InterMedia Partners went back to the negotiating table twice
to try to salvage its deal to merge with Outdoor Channel earlier this month,
but according to documents filed with the Securities and Exchange Commission
late Thursday could not best the $227 million all-cash offer from Kroenke
Sports & Entertainment.
Outdoor Channel had originally agreed
to a $208 million merger deal with InterMedia back in November, which would
have given Outdoor shareholders a mixture of $8 in cash for each of their
shares and an interest in a combined publicly traded entity to be called
InterMedia Outdoors Holdings. That agreement was headed toward the finish line
lobbed in an unsolicited all-cash offer for Outdoor on Feb. 27, halting the
process. Outdoor determined the Kroenke deal to be superior on March 8 and on
March 13 said it had accepted the sports and entertainment giant's proposal.

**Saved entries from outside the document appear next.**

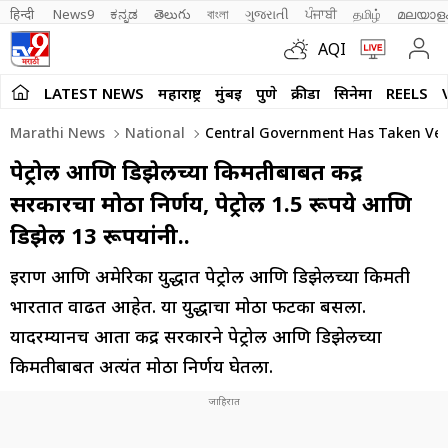
हिन्दी 
News9
ಕನ್ನಡ
తెలుగు
বাংলা
ગુજરાતી
ਪੰਜਾਬੀ
தமிழ்
മലയാള
AQI
LATEST NEWS
महाराष्ट्र
मुंबई
पुणे
क्रीडा
सिनेमा
REELS
Marathi News
National
Central Government Has Taken Very 
पेट्रोल आणि डिझेलच्या किमतीबाबत केंद्र
सरकारचा मोठा निर्णय, पेट्रोल 1.5 रूपये आणि
डिझेल 13 रूपयांनी..
इराण आणि अमेरिका युद्धात पेट्रोल आणि डिझेलच्या किमती
भारतात वाढत आहेत. या युद्धाचा मोठा फटका बसला.
यादरम्यानच आता केंद्र सरकारने पेट्रोल आणि डिझेलच्या
किमतीबाबत अत्यंत मोठा निर्णय घेतला.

But that was not without first giving InterMedia the chance
to increase its bid. According to the proxy statement filed March 21 with the
SEC, InterMedia had increased its bid on March 7 to $8.75 per share in cash (up
to $115 million) and half a share of InterMedia Outdoors (up to 34.8% of total
shares) for each Outdoor share held. But several other sticking points - a
reverse termination fee of $9 million, a limit on any damages to Outdoor of $25
million in the event of a breach of the deal, a $6.5 million termination fee
payable by Outdoor if the deal were scrapped and a $2.5 million management advisory
fee payable to InterMedia upon closing - were still intact.